Zentral für das Buch ist wie der Untertitel des Buches schon vorweg nimmt das Konzept der reproduktiven Gerechtigkeit, das 1994 von Schwarzen Feministinnen in Chicago geprägt wurde. Schick übernimmt diesen Ansatz konsequent: Es geht nicht nur um das Recht auf Abbruch, sondern ebenso um das Recht, Kinder zu bekommen und sie unter würdigen Bedingungen großzuziehen. Damit erweitert sie die deutsche Debatte, die häufig beim „Pro Choice vs. Pro Life“-Schema stehen bleibt.
Die Autorin analysiert die gegenwärtige Verknüpfung von Reproduktionspolitik mit Kapitalismus, Rassismus und Migrationspolitik und Ableismus. Sie argumentiert, dass Gebärfähigkeit politisch verwaltet wird: durch restriktive Abtreibungsgesetze, durch ökonomische Zwänge, durch selektive Förderung bestimmter Familienmodelle.
„Um eine wirklich freie Entscheidung treffen zu können, müssen Bedingungen vorherrschen, die ein Leben mit Menschenwürde ermöglichen“ (S. 75).
Entscheidungsfreiheit ohne soziale Absicherung ist eine Illusion. Wer kein Geld hat, keine sichere Wohnung, keinen Aufenthaltsstatus oder keinen Zugang zu medizinischer Versorgung, hat faktisch keine Wahl. Freiheit wird damit als soziale Kategorie definiert, nicht als bloß juristische.
Theoretisch bezieht sich Schick unter anderem auf Michel Foucault und biopolitische Ansätze, ohne ins Akademische abzurutschen. Der Stil bleibt zugänglich, teils essayistisch, teils argumentativ zugespitzt. Der Text ist ganz klar normativ. Er will nicht vermitteln, sondern argumentieren. Und ganz ehrlich? Genau in dieser Haltung liegt für mich die Stärke des Buches. Weil es falsche Ausgewogenheit verweigert und stattdessen die zugrunde liegenden Machtstrukturen benennt. Das Buch zwingt dazu, die eigene Position mitzudenken: Wo profitiere ich von Strukturen? Wo blende ich soziale Dimensionen aus, wenn ich von „Wahlfreiheit“ spreche?

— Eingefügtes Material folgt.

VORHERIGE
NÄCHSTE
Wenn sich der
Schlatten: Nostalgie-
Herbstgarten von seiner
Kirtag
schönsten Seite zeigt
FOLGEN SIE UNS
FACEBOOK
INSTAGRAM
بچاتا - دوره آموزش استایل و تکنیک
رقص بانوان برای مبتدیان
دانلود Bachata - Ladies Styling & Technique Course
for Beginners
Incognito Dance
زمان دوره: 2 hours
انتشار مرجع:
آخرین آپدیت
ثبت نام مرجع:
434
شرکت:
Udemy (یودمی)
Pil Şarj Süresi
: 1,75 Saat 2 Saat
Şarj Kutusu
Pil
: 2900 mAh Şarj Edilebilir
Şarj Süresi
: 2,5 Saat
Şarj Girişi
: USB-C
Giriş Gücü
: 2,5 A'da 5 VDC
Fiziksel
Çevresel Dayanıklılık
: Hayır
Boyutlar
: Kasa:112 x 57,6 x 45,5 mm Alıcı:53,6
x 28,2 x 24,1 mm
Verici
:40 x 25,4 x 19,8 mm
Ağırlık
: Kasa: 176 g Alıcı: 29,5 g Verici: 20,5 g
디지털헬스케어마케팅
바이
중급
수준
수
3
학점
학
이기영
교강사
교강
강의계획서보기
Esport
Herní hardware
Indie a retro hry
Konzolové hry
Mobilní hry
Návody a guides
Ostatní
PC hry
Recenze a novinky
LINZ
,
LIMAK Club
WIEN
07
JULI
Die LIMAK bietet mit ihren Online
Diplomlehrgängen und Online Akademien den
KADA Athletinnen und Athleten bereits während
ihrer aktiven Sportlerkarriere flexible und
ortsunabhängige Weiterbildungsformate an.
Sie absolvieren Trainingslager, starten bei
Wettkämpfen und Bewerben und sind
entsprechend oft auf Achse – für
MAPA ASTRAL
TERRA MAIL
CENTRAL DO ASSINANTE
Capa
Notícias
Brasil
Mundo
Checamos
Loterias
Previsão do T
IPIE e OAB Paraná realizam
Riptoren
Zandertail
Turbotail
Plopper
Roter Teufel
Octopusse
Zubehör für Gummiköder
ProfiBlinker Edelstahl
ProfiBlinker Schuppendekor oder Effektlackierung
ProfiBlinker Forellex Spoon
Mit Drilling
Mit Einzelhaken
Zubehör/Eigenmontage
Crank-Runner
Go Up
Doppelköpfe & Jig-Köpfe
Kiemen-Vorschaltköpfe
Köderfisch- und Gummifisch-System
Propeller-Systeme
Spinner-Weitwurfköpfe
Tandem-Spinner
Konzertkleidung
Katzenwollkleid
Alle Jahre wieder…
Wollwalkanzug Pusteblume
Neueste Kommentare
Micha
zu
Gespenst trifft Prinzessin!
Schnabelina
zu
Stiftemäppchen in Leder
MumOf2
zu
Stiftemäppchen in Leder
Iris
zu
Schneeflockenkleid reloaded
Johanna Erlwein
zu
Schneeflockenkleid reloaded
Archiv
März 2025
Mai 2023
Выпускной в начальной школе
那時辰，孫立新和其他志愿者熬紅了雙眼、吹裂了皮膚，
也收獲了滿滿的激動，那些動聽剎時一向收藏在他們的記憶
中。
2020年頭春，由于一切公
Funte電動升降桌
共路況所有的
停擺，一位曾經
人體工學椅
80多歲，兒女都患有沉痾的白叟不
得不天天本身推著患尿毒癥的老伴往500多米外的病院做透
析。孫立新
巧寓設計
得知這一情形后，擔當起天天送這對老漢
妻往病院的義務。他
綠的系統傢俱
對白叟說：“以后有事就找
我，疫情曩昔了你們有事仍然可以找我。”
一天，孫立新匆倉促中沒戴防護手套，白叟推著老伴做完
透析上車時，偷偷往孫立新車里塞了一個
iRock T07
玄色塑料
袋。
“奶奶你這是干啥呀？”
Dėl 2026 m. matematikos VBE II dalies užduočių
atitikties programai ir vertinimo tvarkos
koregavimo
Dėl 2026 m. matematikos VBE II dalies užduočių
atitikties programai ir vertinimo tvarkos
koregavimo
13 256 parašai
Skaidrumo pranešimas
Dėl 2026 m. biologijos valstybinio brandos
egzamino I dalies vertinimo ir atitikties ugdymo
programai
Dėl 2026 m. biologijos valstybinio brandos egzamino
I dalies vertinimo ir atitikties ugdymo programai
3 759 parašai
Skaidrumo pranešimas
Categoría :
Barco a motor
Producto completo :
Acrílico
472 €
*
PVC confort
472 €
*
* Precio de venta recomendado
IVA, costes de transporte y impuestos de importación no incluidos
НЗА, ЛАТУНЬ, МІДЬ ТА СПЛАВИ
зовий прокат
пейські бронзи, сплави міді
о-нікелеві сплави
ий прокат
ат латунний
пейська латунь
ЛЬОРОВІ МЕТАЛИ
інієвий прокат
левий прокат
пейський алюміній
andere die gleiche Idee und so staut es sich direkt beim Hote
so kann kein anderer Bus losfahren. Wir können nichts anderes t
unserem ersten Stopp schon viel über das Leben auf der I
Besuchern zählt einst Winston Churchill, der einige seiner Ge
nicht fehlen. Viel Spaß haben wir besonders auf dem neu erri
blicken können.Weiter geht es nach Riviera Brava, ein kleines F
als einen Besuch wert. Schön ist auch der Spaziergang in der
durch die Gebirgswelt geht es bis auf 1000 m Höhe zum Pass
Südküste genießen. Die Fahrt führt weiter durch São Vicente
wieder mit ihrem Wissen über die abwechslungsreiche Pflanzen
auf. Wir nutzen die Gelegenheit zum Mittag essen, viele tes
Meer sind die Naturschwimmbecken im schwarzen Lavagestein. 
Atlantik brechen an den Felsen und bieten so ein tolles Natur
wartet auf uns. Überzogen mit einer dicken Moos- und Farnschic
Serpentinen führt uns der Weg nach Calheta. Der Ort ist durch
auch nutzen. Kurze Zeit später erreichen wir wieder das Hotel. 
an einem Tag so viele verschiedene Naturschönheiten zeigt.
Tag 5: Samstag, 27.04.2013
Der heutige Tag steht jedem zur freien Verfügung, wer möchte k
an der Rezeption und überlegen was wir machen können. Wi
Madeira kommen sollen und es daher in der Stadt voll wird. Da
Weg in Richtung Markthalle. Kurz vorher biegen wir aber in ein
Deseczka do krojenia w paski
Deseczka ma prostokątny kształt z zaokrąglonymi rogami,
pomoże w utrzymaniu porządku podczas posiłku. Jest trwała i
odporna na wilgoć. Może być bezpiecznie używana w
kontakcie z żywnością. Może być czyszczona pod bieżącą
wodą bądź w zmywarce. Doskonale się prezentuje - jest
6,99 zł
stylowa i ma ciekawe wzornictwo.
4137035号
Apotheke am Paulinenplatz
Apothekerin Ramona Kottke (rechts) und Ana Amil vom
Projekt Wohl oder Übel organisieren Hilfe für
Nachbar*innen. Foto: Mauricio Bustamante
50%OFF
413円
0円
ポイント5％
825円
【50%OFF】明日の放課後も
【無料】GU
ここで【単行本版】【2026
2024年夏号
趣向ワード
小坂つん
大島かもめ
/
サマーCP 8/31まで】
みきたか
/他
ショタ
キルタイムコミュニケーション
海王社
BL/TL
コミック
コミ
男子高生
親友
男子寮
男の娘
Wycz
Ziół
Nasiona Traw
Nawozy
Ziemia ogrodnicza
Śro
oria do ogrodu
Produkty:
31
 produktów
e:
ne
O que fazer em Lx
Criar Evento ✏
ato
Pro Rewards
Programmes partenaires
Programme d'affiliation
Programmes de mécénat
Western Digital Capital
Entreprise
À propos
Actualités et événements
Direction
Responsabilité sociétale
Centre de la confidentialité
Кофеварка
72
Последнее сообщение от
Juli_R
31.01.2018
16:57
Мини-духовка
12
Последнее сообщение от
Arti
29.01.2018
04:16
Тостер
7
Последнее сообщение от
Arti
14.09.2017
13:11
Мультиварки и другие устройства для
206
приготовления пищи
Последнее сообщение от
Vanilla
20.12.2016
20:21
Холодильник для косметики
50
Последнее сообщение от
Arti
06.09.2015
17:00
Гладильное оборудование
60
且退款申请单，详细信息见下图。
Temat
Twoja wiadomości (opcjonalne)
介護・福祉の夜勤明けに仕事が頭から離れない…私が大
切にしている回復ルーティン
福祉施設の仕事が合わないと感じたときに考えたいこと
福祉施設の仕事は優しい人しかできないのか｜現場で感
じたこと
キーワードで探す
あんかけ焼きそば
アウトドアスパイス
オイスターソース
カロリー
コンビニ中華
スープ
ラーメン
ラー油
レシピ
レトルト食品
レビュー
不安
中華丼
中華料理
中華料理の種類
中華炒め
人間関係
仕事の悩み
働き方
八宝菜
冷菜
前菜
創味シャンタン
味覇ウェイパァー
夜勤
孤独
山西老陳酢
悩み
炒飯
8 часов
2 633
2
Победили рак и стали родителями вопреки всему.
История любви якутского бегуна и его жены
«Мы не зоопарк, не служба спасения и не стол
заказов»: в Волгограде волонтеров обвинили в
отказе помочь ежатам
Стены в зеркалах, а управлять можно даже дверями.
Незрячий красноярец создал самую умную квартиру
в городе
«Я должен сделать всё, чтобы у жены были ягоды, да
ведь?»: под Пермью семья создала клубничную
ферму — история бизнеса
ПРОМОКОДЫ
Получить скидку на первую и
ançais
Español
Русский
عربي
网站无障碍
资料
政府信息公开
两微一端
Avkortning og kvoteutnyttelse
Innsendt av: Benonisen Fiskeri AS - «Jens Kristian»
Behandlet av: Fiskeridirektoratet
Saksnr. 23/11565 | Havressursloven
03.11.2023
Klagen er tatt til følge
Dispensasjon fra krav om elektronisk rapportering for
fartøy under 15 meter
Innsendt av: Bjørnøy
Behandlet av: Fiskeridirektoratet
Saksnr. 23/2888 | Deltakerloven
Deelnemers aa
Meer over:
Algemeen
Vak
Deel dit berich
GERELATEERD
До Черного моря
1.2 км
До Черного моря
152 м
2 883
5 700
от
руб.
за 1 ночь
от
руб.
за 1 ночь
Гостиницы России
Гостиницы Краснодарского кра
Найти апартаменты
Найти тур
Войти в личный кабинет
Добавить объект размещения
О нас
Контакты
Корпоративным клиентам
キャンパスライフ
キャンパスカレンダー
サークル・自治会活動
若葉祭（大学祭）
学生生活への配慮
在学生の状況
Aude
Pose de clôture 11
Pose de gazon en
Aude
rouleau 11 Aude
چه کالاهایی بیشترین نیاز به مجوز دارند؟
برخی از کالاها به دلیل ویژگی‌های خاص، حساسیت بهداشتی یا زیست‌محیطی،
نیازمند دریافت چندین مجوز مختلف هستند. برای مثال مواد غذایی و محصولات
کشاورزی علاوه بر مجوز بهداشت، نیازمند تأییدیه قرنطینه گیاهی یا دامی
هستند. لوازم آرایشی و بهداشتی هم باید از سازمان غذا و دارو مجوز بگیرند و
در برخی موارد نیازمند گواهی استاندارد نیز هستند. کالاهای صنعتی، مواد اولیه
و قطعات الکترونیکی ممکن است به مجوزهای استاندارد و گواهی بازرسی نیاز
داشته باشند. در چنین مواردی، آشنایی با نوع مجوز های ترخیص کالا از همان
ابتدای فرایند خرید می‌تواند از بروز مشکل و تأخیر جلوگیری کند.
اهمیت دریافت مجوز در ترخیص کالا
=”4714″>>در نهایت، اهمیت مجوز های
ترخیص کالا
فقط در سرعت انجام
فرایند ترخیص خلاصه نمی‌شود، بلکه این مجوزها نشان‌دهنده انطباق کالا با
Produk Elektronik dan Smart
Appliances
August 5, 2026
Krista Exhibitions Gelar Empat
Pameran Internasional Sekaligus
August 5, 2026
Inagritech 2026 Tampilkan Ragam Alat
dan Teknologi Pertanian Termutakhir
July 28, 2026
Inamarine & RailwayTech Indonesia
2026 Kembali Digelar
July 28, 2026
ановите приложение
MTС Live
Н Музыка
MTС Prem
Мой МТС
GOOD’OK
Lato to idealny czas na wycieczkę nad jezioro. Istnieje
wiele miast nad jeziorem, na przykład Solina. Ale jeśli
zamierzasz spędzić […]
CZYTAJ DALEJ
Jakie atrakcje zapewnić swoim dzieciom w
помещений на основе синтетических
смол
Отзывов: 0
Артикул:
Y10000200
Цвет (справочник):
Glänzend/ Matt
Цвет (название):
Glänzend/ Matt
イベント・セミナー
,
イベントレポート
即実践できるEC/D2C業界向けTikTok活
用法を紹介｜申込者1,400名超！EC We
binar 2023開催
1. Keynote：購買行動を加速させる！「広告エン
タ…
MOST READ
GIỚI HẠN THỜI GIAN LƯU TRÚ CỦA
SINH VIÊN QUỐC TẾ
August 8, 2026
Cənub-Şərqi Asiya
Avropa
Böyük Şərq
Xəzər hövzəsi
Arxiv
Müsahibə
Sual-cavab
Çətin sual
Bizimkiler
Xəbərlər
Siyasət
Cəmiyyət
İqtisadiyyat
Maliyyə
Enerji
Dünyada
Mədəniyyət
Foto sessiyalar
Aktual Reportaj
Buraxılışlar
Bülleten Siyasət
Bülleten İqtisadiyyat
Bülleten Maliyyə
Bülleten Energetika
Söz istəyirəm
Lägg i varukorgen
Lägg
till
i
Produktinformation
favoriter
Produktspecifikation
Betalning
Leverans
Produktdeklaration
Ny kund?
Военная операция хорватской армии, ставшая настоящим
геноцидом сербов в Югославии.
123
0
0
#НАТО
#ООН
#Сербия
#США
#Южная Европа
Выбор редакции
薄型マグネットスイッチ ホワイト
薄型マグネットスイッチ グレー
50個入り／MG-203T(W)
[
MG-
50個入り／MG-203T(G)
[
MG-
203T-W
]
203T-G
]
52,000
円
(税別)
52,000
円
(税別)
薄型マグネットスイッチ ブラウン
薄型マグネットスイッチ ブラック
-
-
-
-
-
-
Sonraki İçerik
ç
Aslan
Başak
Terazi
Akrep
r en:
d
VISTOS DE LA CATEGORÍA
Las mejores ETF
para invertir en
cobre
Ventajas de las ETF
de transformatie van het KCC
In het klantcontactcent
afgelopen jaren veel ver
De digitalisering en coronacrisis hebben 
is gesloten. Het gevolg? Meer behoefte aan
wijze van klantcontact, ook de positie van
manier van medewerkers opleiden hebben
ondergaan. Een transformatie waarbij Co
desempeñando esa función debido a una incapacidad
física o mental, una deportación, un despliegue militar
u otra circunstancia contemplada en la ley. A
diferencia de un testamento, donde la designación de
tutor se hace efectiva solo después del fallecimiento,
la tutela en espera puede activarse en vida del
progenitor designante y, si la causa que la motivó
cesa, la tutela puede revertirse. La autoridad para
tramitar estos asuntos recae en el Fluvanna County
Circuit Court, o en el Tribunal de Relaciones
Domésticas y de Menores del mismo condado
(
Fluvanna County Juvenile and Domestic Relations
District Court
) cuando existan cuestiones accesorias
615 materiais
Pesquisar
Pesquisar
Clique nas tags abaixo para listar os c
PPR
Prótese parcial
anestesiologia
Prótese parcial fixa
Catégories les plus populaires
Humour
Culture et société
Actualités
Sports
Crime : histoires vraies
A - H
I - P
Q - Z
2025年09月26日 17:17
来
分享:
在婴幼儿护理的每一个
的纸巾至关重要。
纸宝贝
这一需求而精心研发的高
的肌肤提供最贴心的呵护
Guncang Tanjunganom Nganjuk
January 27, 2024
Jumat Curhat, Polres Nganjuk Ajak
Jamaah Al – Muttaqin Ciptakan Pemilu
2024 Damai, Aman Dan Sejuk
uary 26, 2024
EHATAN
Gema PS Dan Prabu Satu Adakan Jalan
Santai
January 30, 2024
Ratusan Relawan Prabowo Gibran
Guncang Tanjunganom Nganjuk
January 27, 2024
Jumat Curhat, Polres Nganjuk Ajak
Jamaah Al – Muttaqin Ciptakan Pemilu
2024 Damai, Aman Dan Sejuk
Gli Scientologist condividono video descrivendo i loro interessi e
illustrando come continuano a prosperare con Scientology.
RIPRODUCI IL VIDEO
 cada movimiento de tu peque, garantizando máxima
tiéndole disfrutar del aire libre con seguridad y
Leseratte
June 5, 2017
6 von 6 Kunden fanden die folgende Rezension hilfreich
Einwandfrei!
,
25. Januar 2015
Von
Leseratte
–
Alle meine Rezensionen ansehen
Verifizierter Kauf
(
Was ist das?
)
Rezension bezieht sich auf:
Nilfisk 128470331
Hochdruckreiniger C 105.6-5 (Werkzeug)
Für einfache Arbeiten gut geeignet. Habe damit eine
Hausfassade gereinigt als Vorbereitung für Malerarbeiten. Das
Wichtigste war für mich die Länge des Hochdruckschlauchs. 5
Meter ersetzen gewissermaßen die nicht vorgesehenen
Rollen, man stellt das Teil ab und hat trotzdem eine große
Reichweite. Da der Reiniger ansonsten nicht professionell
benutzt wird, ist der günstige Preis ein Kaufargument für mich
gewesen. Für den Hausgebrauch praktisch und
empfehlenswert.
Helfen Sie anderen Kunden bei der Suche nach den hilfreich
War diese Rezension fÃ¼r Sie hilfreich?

Dass dieses Buch ausgerechnet jetzt erscheint, könnte politisch kaum treffender sein: Am 26.02.2026 wurde mit der Europäischen Bürgerinitiative „My Voice, My Choice“ Geschichte geschrieben. Über 1,12 Millionen Unterschriften haben dazu geführt, dass das Europäische Parlament einen freiwilligen, EU-finanzierten Solidaritätsmechanismus für Menschen ohne Zugang zu sicheren und legalen Schwangerschaftsabbrüchen unterstützt. Für Frauen in der EU bedeutet das konkret: Die strukturelle Realität, dass in manchen Mitgliedstaaten lebensnotwendige Abbrüche verweigert werden, Ärzt:innen sich auf Gewissensvorbehalte berufen oder Frauen für Abtreibungen kriminalisiert werden, wird erstmals auf europäischer Ebene als gemeinsames politisches Problem anerkannt. Noch ist nichts umgesetzt, die Kommission muss entscheiden, wie sie weiter verfährt, aber die Botschaft ist klar: Reproduktive Selbstbestimmung ist keine rein nationale Privatangelegenheit mehr, sondern eine europäische Grundrechtsfrage.
Und genau an diesem Punkt setzt Schicks Buch an. Es zwingt dazu, die eigene Position mitzudenken: Wo profitiere ich von liberaleren Strukturen? Wo blende ich soziale und geografische Ungleichheiten aus, wenn ich von „Wahlfreiheit“ spreche?
Fazit
"Mein Körper – wessen Entscheidung?" ist ein analytisch fundiertes, politisch positioniertes Sachbuch, das reproduktive Rechte konsequent als Gerechtigkeitsfrage denkt. Für wen eignet sich das Buch? Ausnahmslos alle, da das Buch Reproduktionspolitik intersektional im Kontext von Macht, Kapital und Diskriminierung betrachtet und somit uns alle angeht. Vielen Dank an den S. Fischer Verlag für das Rezensionsexemplar.